Mr. Halleck served twice as majority leader in the House, in 1947 and 1948 and again in 1953 and 1954, and he was minority leader from 1959 until 1965, when Gerald R. Ford of Michigan ousted him in a political coup. Mr. Halleck had won the position six years earlier by unseating Rep. Joseph W. Martin of Massachusetts in a similar maneuver.
Mr. Halleck's second term as majority leader came during the first two years of the Eisenhower presidency, and the congressman was generally credited with having delivered House approval of most major pieces of legislation on the president's program.
Later, as minority leader in a chamber that was overwhelmingly Democratic, Mr. Halleck came to be regarded by the president as a political genius for his ability to win budget battles for the Republican administration.

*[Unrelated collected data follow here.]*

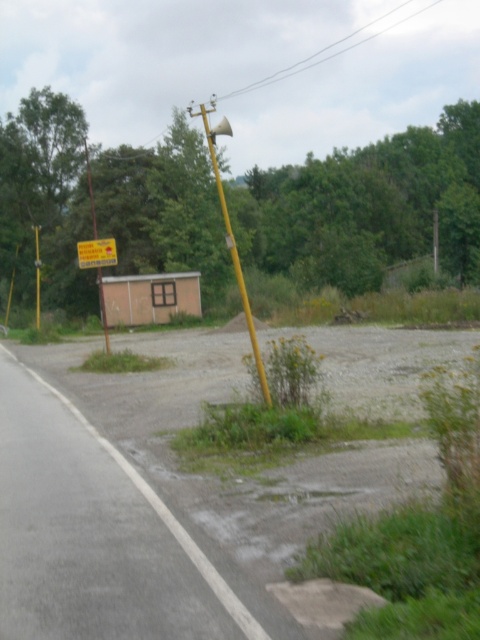
This screenshot has height=640, width=480. What do you see at coordinates (232, 237) in the screenshot?
I see `yellow matte pole at center` at bounding box center [232, 237].

Between point (227, 236) and point (109, 240), which one is positioned behind?

Positioned behind is point (227, 236).

Locate an element on the screen. Image resolution: width=480 pixels, height=640 pixels. yellow matte pole at center is located at coordinates (232, 237).

Who is more forward, (238, 260) or (96, 228)?

Point (238, 260) is more forward.

Is yellow matte pole at center below yellow matte sign at left?

No, yellow matte pole at center is not below yellow matte sign at left.

Between point (266, 401) and point (88, 170), which one is positioned in front?

Point (266, 401) is in front.

This screenshot has width=480, height=640. I want to click on yellow matte pole at center, so click(x=232, y=237).

Is yellow plastic sign at center positioned at the back of yellow matte sign at left?

Yes.

Is yellow plastic sign at center above yellow matte sign at left?

Incorrect, yellow plastic sign at center is not positioned above yellow matte sign at left.

The height and width of the screenshot is (640, 480). What do you see at coordinates (96, 252) in the screenshot?
I see `yellow plastic sign at center` at bounding box center [96, 252].

Identify the location of yellow plastic sign at center. (96, 252).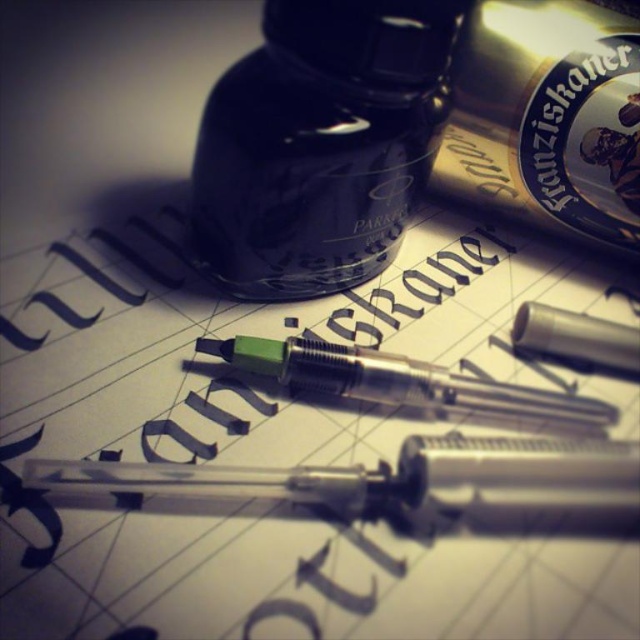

Mr. Halleck often described himself as "100 percent Republican," or a "Republican, period," and he was elected to 16 consecutive full terms in Congress after winning a special election in 1935 to fill the remaining year of a term of an incumbent who had died.
He was one of the leading architects of the conservative coalition of Republicans and southern Democrats that blocked or curtailed much of the legislation in the domestic programs of Presidents Roosevelt, Truman and Kennedy. For years one of his chief allies in that effort was former House Rules Committee chairman Howard W. Smith (D-Va.), who lost his seat in a Democratic primary election in 1966.
On the issue of civil rights, however, Mr. Halleck and Smith parted company. The lawmaker from Indiana supported all the major civil rights legislation from 1957 to 1964.
After Ford ousted him as minority leader in 1965, Mr. Halleck was mostly relegated to back-bench status within the Republican Party's circles of power. Three years later he retired to Indiana, where he did some college teaching and spent much time hunting and fishing.
Mr. Halleck was born in Demotte, Ind., and moved to Rensselaer, Ind., while still a boy. He served in the Army during World War I, then graduated from Indiana University and its law school.
He was a county prosecutor for 10 years before the congressional seat in his district became open with the death of Rep. Frederick Landis, Indiana's only Republican congressman at the time.
After his election, Mr. Halleck's standing within the party rose quickly. In 1940 he was chosen to nominate fellow Indiana lawyer Wendell L. Willkie for president at the Republican National Convention in Philadelphia. He later split with Willkie on foreign policy issues.
Generally an isolationist before the Japanese attack on Pearl Harbor, Mr. Halleck became an energetic supporter of the war. In the postwar years he was part of the bipartisan effort that supported such programs as the Marshall Plan for the economic recovery of Europe and the Truman Doctrine to aid Greece and Turkey.
Mr. Halleck's wife Blanche died in 1973.
Survivors include twin children, retired D.C. Superior Court Judge Charles W. Halleck of Los Altos, Calif., and Patricia Carroll of West Palm Beach, Fla.; nine grandchildren, and three great-grandchildren.